[Opening EXTRACTED MATERIAL section]

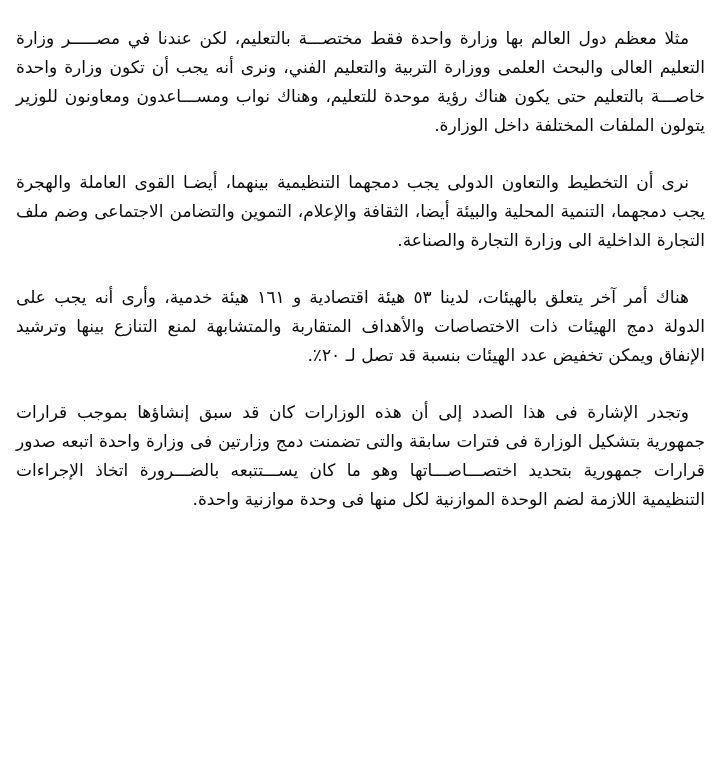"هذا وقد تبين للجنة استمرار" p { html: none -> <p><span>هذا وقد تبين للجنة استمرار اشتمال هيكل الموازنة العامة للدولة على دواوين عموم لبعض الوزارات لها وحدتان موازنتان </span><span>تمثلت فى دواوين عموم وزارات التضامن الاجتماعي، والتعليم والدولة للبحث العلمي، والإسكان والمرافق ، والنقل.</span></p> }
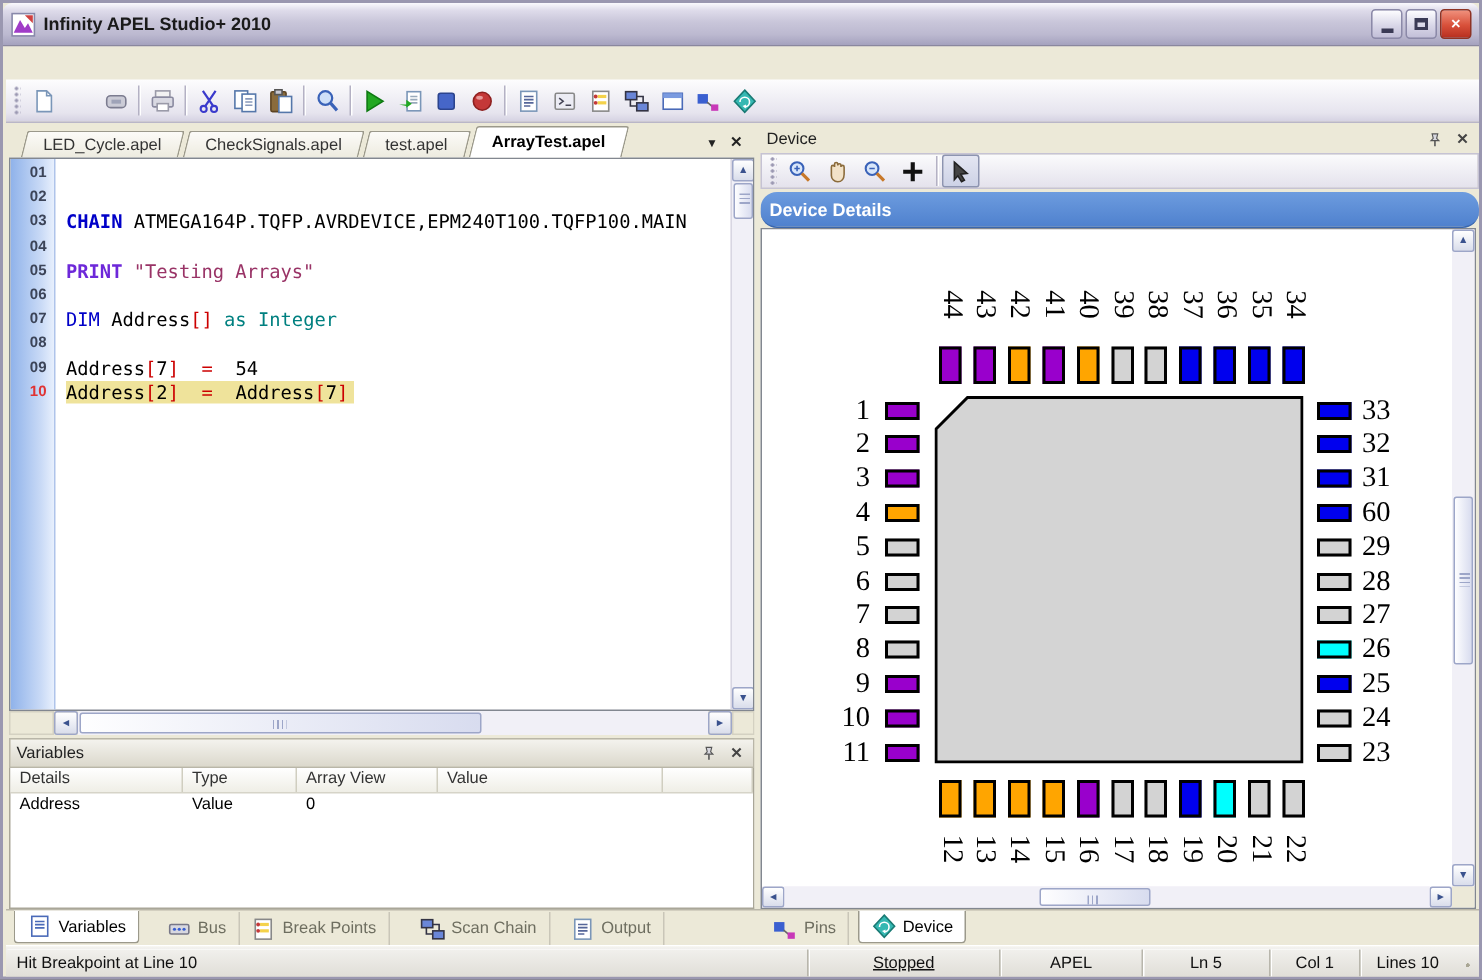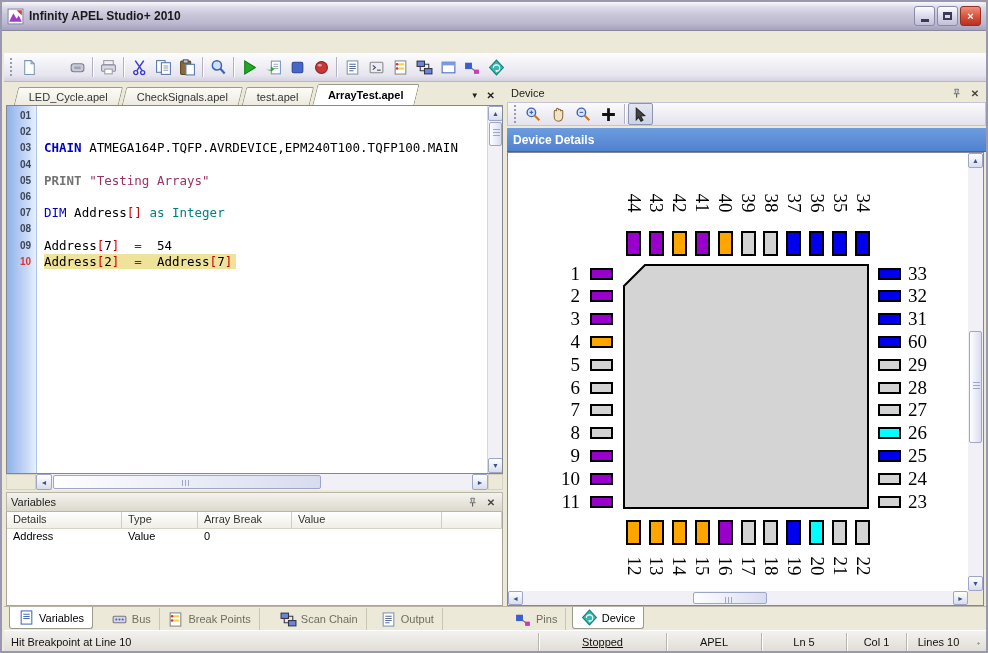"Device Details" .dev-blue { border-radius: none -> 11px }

[Closing EXTRACTED MATERIAL section]
[Opening EXTRACTED MATERIAL section]

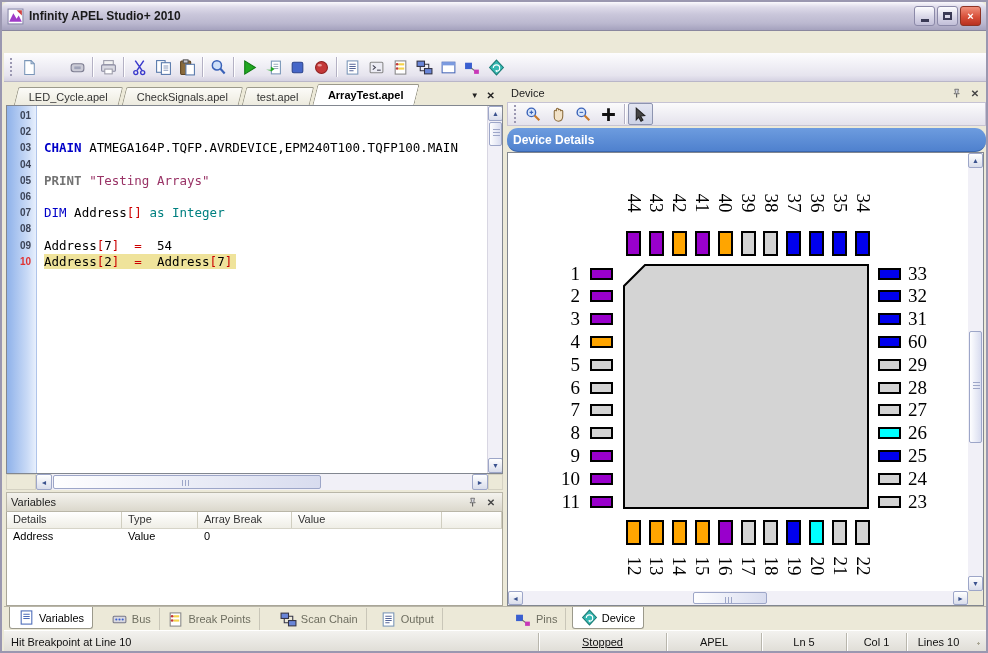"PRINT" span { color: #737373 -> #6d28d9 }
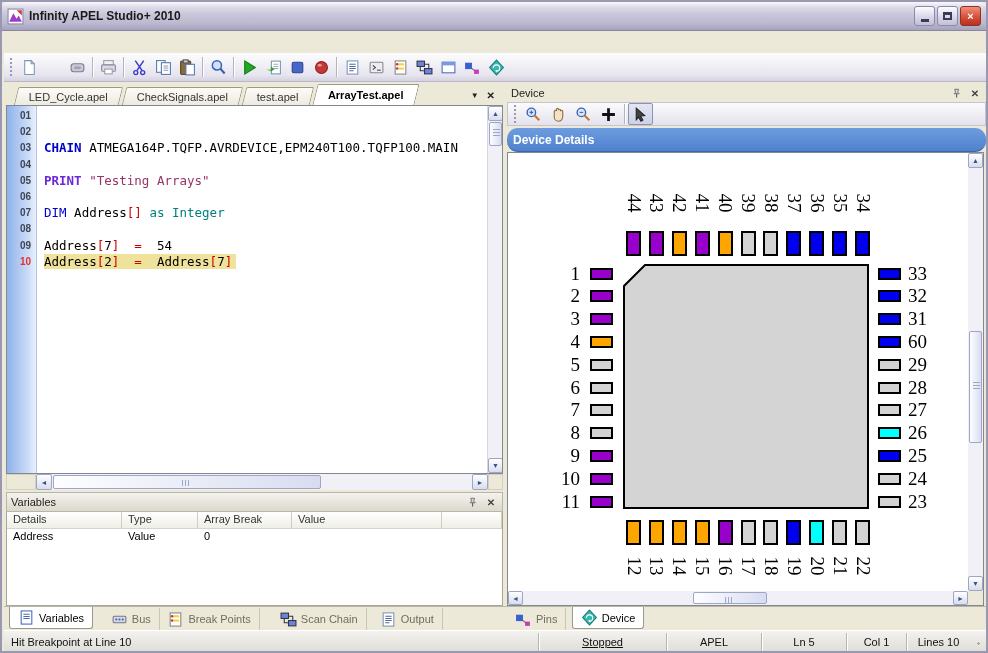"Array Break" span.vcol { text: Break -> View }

[Closing EXTRACTED MATERIAL section]
[Opening EXTRACTED MATERIAL section]

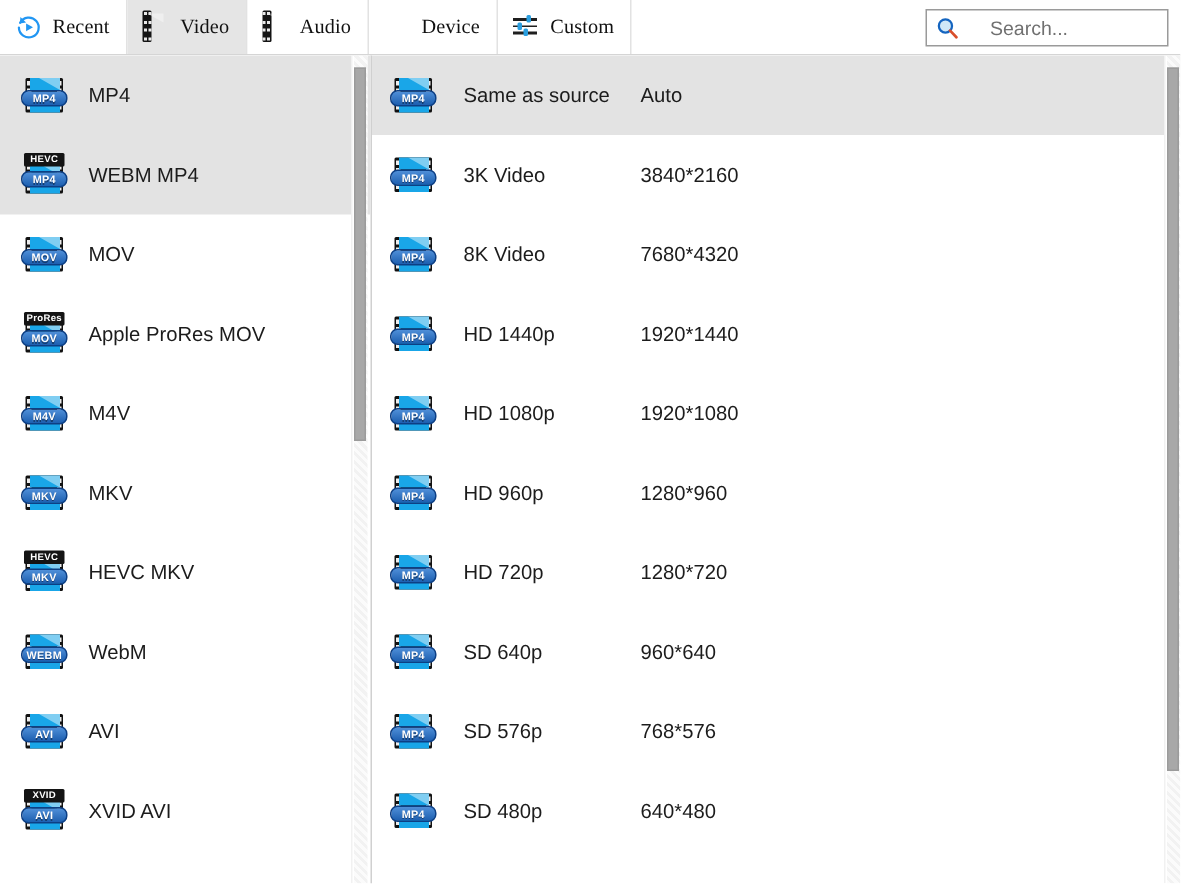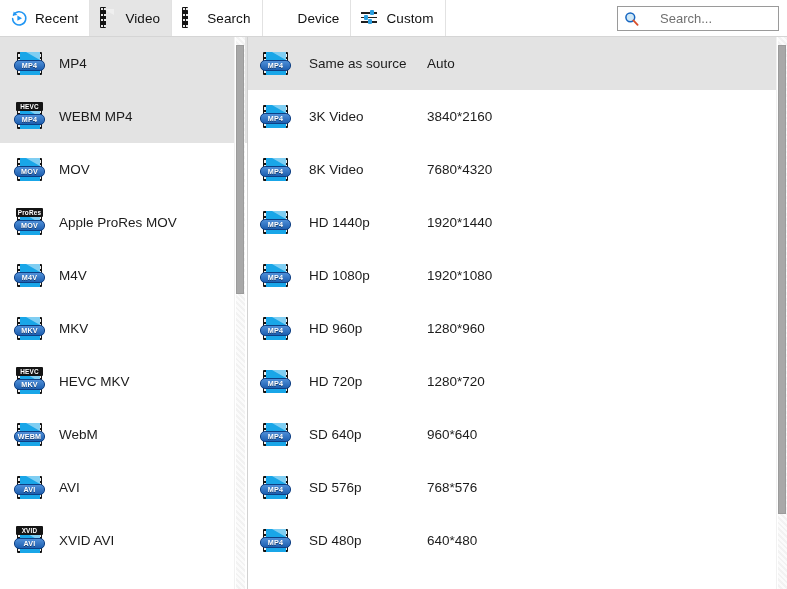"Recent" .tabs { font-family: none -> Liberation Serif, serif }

[Closing EXTRACTED MATERIAL section]

◆ DIRECTIONS:
Give back exactly the lines above that run from the one with "color: #737373 ->" to the one with "text: Break ->", including both, with the pictures left out.

◆ OUTPUT OF THE EXERCISE:
"PRINT" span { color: #737373 -> #6d28d9 }
"Array Break" span.vcol { text: Break -> View }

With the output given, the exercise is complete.